Question: {question}

Answer (include file paths and code snippets where relevant):""",
            input_variables=["context", "question"]
        )

        retriever = self.vectorstore.as_retriever(
            search_type="mmr",           # Maximum Marginal Relevance — reduces redundancy
            search_kwargs={"k": k, "fetch_k": 20}
        )

        chain = RetrievalQA.from_chain_type(
            llm=self.llm,
            chain_type="stuff",
            retriever=retriever,
            chain_type_kwargs={"prompt": PROMPT},
            return_source_documents=True
        )

        result = chain.invoke({"query": question})

        # Print source attribution
        print("\nSources used:")
        for doc in result["source_documents"]:
            print(f"  - {doc.metadata['source']}")

        return result["result"]


rag = CodebaseRAG('./src')
rag.index_codebase()

answer = rag.query("How does the payment service handle Stripe webhook validation?")

answer = rag.query("What validations are applied to the checkout request DTO?")

answer = rag.query("Which modules are involved when a customer places an order?")

Incremental index updates:

def update_index_for_changed_files(rag: CodebaseRAG, changed_files: list[str]):
    """Update only the changed files in the index, avoiding full rebuild."""
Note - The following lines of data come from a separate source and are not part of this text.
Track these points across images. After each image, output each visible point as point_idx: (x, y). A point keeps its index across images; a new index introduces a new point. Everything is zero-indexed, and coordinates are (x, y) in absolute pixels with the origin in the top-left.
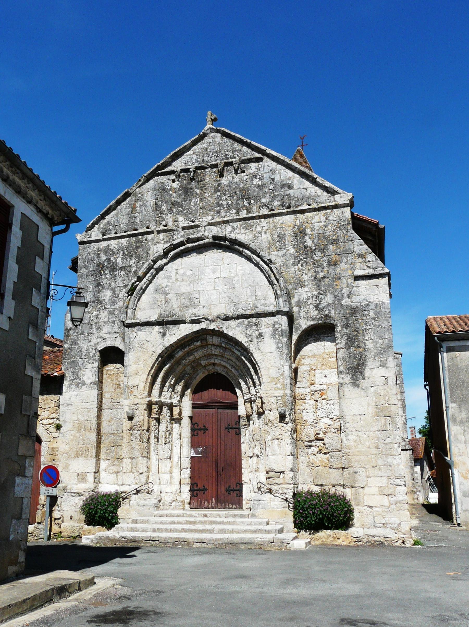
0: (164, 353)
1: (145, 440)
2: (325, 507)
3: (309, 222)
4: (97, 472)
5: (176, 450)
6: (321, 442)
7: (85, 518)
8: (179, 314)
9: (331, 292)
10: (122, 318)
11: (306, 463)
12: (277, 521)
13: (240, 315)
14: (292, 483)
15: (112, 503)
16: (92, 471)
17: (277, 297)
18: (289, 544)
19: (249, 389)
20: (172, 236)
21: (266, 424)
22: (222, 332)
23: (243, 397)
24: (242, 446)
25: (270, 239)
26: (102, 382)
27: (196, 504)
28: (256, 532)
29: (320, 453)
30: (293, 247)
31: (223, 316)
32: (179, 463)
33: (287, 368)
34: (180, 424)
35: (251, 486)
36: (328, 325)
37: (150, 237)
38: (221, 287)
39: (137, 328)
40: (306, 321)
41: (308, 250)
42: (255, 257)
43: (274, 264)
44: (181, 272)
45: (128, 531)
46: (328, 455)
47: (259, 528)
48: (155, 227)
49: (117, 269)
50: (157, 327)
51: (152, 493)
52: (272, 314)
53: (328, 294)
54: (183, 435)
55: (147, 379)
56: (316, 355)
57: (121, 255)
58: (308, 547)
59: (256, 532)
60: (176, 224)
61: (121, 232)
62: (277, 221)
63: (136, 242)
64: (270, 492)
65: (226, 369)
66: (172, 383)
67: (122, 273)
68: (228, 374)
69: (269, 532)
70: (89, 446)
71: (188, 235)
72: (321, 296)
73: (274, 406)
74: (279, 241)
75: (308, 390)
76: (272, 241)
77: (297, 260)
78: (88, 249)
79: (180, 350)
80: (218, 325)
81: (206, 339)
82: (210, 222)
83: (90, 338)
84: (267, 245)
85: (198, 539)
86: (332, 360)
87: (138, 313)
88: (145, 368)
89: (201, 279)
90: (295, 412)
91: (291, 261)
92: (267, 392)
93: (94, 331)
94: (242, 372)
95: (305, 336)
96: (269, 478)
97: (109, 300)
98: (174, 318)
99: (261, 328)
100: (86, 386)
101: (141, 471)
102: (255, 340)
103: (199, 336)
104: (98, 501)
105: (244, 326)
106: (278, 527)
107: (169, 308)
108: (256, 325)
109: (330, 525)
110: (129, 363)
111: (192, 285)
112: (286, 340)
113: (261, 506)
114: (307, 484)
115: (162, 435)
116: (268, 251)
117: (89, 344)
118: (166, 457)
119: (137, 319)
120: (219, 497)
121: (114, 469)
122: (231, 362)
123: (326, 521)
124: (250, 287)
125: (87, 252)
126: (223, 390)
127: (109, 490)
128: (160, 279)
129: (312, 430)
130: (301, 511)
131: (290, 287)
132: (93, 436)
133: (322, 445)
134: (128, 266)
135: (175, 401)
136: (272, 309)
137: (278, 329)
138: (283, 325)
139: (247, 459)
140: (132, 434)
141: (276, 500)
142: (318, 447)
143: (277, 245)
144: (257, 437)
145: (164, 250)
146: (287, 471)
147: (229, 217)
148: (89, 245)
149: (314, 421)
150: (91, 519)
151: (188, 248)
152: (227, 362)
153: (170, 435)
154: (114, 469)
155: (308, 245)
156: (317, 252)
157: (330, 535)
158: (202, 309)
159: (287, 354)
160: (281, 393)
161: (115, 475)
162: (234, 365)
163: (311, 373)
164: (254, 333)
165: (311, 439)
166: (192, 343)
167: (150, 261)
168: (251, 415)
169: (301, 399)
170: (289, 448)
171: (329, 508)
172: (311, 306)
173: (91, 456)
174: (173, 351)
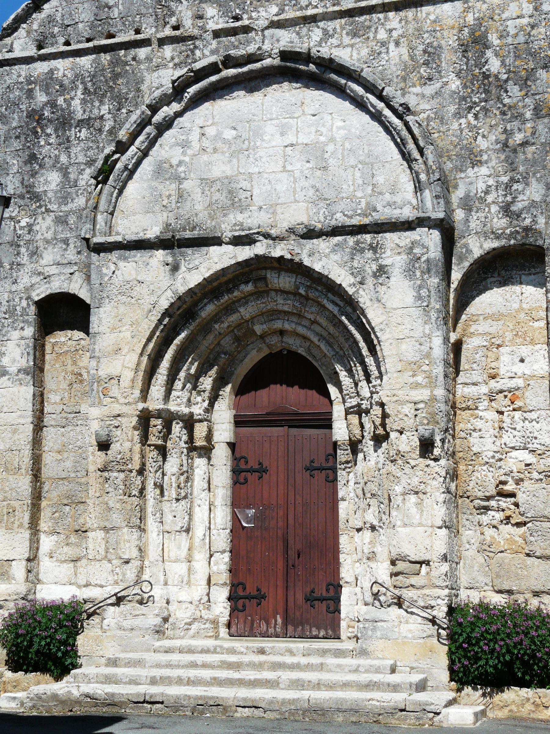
0: (176, 307)
1: (134, 493)
2: (517, 639)
3: (496, 17)
4: (33, 559)
5: (201, 514)
6: (508, 499)
7: (8, 654)
8: (206, 224)
9: (538, 175)
10: (85, 231)
11: (477, 544)
12: (414, 665)
13: (337, 227)
14: (447, 587)
15: (65, 623)
16: (21, 557)
17: (419, 188)
18: (438, 714)
19: (356, 385)
20: (192, 51)
21: (392, 461)
22: (300, 264)
23: (344, 402)
24: (340, 506)
25: (406, 57)
26: (42, 370)
27: (241, 626)
28: (369, 686)
29: (507, 524)
30: (458, 75)
31: (301, 230)
32: (207, 541)
33: (437, 342)
34: (209, 459)
35: (358, 590)
36: (528, 249)
37: (142, 52)
38: (298, 165)
39: (116, 254)
40: (482, 239)
41: (490, 83)
42: (372, 99)
43: (414, 114)
44: (211, 131)
45: (97, 682)
46: (523, 529)
47: (375, 680)
48: (154, 29)
49: (71, 126)
50: (161, 252)
51: (150, 604)
52: (408, 226)
53: (533, 181)
54: (214, 483)
55: (138, 364)
56: (502, 315)
57: (79, 92)
58: (479, 722)
59: (369, 686)
60: (200, 23)
61: (79, 42)
62: (424, 15)
63: (114, 63)
64: (399, 603)
65: (308, 344)
66: (193, 371)
67: (84, 133)
68: (311, 354)
69: (395, 688)
70: (16, 504)
71: (227, 48)
72: (515, 186)
73: (410, 423)
74: (426, 63)
75: (484, 389)
76: (411, 62)
77: (465, 106)
78: (7, 78)
79: (209, 302)
80: (291, 247)
81: (265, 279)
82: (276, 18)
83: (15, 274)
84: (399, 72)
85: (245, 699)
86: (537, 324)
87: (120, 222)
88: (135, 340)
89: (255, 148)
90: (453, 436)
91: (452, 109)
92: (395, 392)
93: (25, 259)
94: (341, 349)
95: (479, 274)
96: (397, 574)
97: (56, 192)
98: (196, 232)
99: (383, 256)
100: (7, 377)
101: (126, 557)
102: (370, 281)
103: (251, 271)
104: (35, 619)
105: (348, 250)
106: (416, 678)
107: (185, 210)
108: (374, 248)
109: (527, 678)
110: (101, 329)
111: (235, 161)
112: (437, 280)
113: (378, 634)
114: (477, 588)
115: (170, 481)
116: (402, 85)
117: (14, 288)
118: (178, 528)
119: (118, 234)
120: (291, 612)
121: (69, 552)
122: (318, 329)
123: (519, 669)
124: (360, 166)
125: (5, 86)
126: (300, 388)
127: (58, 597)
128: (167, 148)
129: (490, 475)
130: (466, 646)
131: (449, 165)
132: (24, 483)
133: (512, 507)
134: (95, 119)
135: (198, 410)
136: (407, 213)
137: (419, 258)
138: (432, 248)
139: (351, 534)
140: (107, 479)
141: (411, 621)
142: (503, 510)
143: (422, 71)
144: (372, 487)
145: (173, 82)
146: (435, 559)
147: (316, 7)
148: (7, 68)
149: (496, 455)
150: (20, 657)
151: (226, 78)
152: (309, 329)
153: (187, 481)
154: (69, 552)
155: (492, 69)
156: (510, 86)
157: (528, 699)
158: (256, 214)
159: (439, 311)
160: (423, 394)
161: (72, 565)
162: (325, 334)
163: (490, 354)
164: (368, 265)
165: (488, 494)
166: (236, 286)
167: (144, 107)
168: (360, 441)
169: (468, 408)
170: (440, 513)
171: (527, 642)
172: (494, 209)
173: (21, 526)
174: (195, 304)
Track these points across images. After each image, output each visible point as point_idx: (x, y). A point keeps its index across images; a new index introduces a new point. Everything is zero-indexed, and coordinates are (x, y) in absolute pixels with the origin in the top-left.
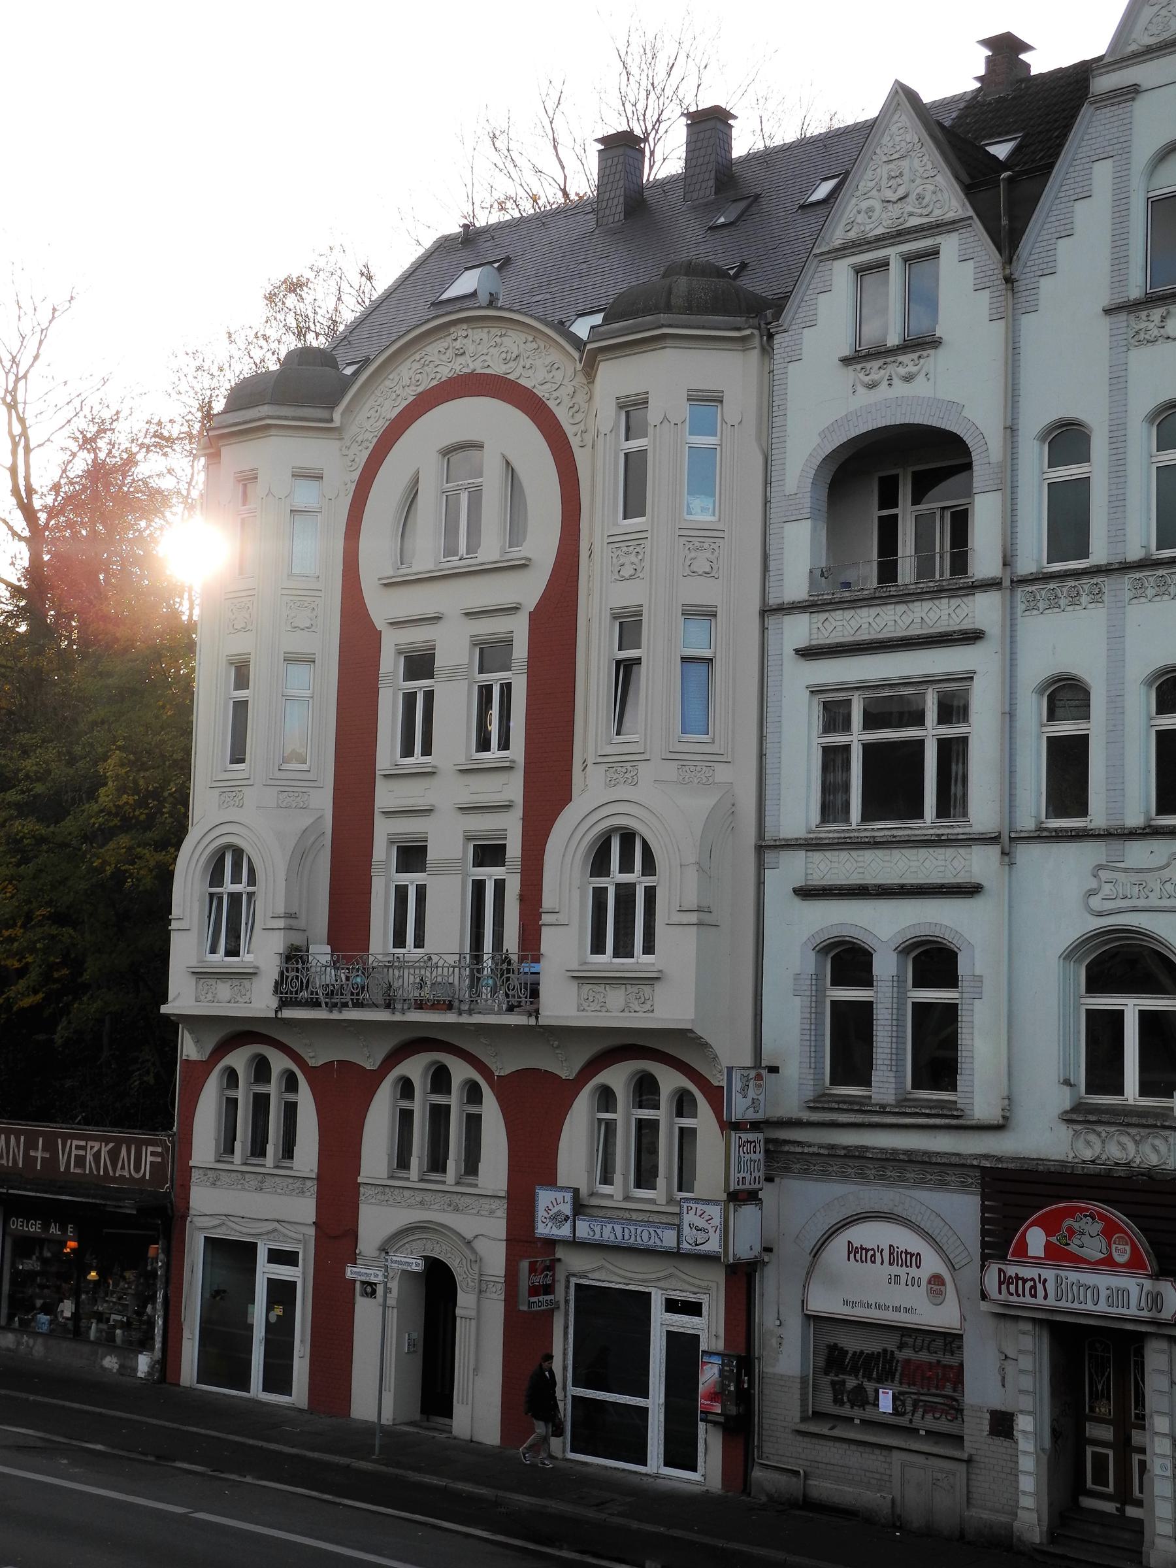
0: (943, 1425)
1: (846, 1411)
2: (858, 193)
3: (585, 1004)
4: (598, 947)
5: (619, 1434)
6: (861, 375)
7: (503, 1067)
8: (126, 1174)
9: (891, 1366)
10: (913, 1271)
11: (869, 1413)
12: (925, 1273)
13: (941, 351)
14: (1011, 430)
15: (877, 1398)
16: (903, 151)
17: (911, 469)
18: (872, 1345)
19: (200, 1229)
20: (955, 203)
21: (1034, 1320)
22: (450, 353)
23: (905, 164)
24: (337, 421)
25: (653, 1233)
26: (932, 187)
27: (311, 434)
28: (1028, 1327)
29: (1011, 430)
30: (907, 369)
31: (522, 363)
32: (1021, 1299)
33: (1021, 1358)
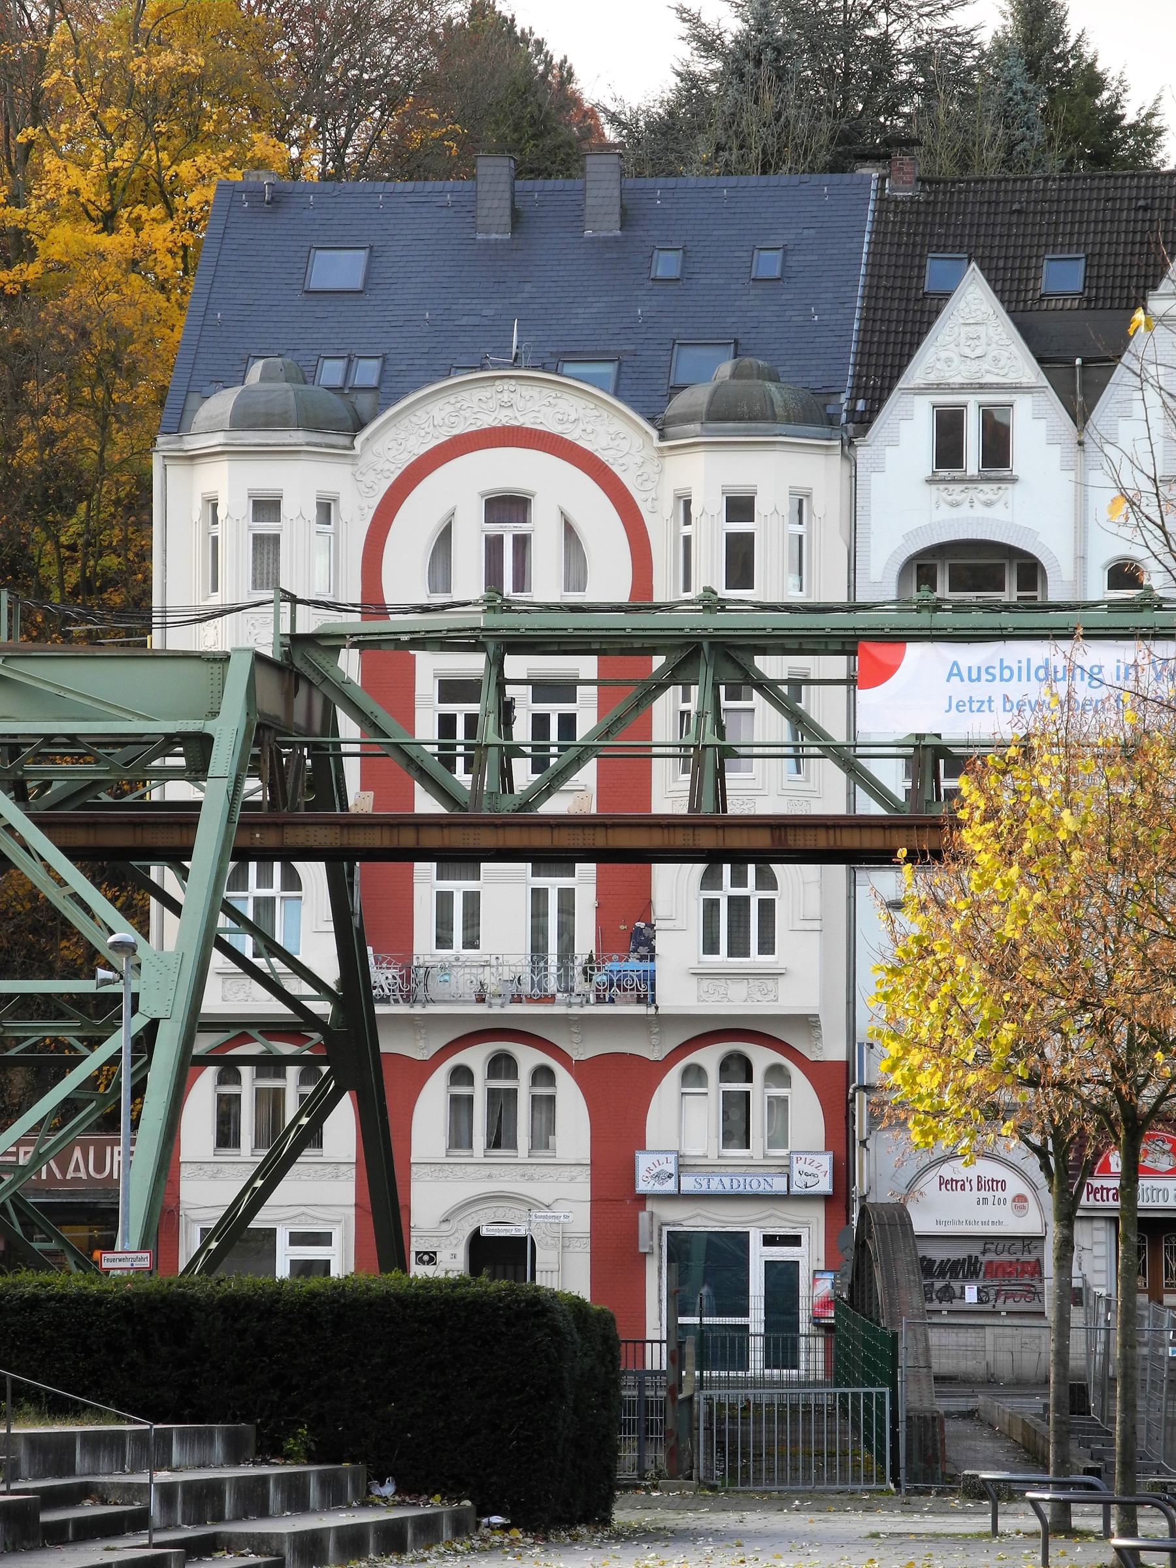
0: (1023, 1306)
1: (935, 1305)
2: (938, 344)
3: (704, 996)
4: (711, 946)
5: (726, 1349)
6: (944, 494)
7: (583, 1050)
8: (83, 1175)
9: (975, 1268)
10: (999, 1194)
11: (956, 1305)
12: (1009, 1194)
13: (1017, 486)
14: (1081, 559)
15: (963, 1293)
16: (979, 319)
17: (948, 562)
18: (958, 1253)
19: (194, 1221)
20: (1028, 371)
21: (1106, 1218)
22: (491, 404)
23: (981, 330)
24: (357, 451)
25: (762, 1182)
26: (1007, 354)
27: (328, 459)
28: (1102, 1224)
29: (1081, 559)
30: (988, 497)
31: (581, 426)
32: (1106, 1203)
33: (1095, 1248)
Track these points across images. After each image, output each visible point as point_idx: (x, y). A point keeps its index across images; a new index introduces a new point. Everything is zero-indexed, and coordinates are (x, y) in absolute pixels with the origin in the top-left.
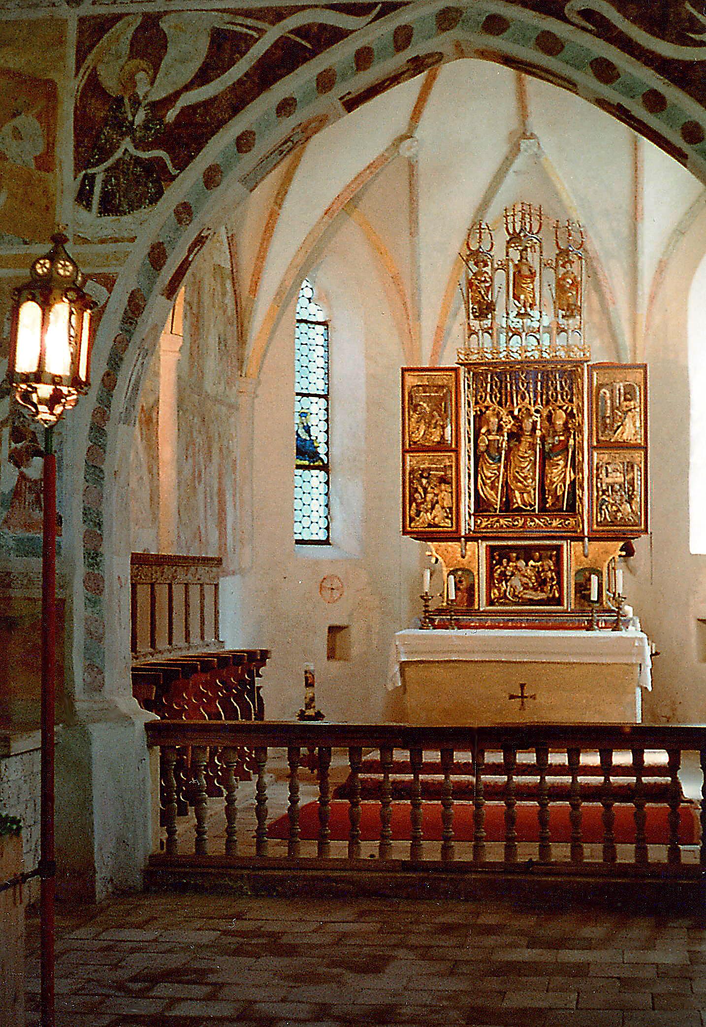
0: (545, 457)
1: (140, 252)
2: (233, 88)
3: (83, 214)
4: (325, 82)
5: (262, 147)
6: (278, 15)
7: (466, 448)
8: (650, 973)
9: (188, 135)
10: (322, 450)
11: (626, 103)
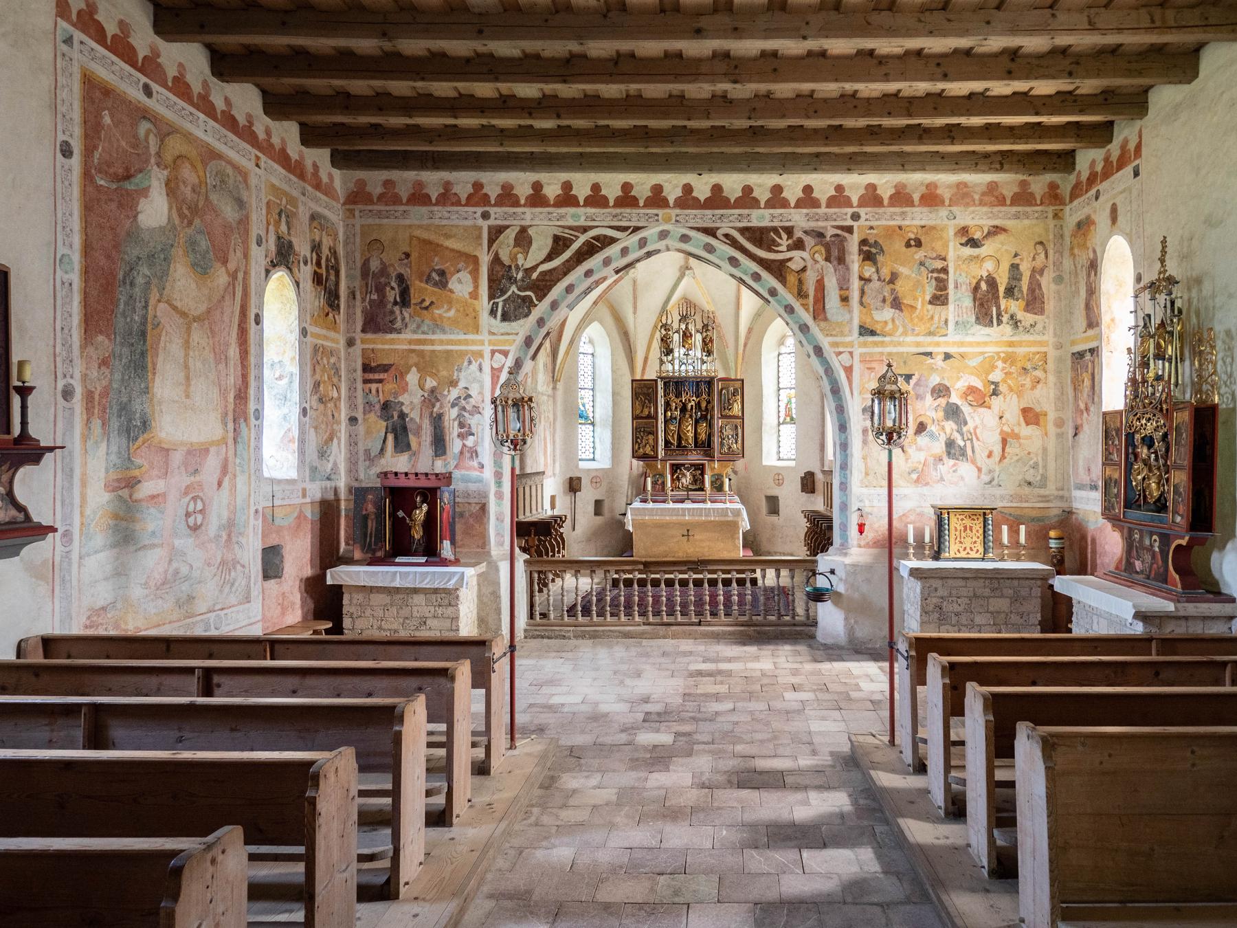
0: (697, 422)
1: (520, 339)
2: (564, 264)
3: (493, 321)
4: (607, 262)
5: (577, 291)
6: (585, 230)
7: (661, 418)
8: (759, 674)
9: (543, 286)
10: (591, 415)
11: (744, 277)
    for filepath in changed_files:
        # Delete existing chunks for this file
        rag.vectorstore._collection.delete(
            where={"source": filepath}
        )

        # Re-index the file
        content = Path(filepath).read_text()
        suffix = Path(filepath).suffix
        language = CodebaseRAG.LANGUAGE_MAP.get(suffix)

        if language:
            splitter = RecursiveCharacterTextSplitter.from_language(
                language=language, chunk_size=1500, chunk_overlap=100
            )
            chunks = splitter.create_documents(
                texts=[content],
                metadatas=[{"source": filepath}]
            )
            rag.vectorstore.add_documents(chunks)
            print(f"Re-indexed {filepath}: {len(chunks)} chunks")

Tip: Use MMR (Maximum Marginal Relevance) retrieval instead of simple similarity search. MMR balances relevance with diversity — it avoids returning 5 nearly identical chunks from the same file when a query matches one function strongly. In practice, MMR-retrieved contexts produce better AI responses because the model gets varied perspectives rather than redundant repetition of the same code.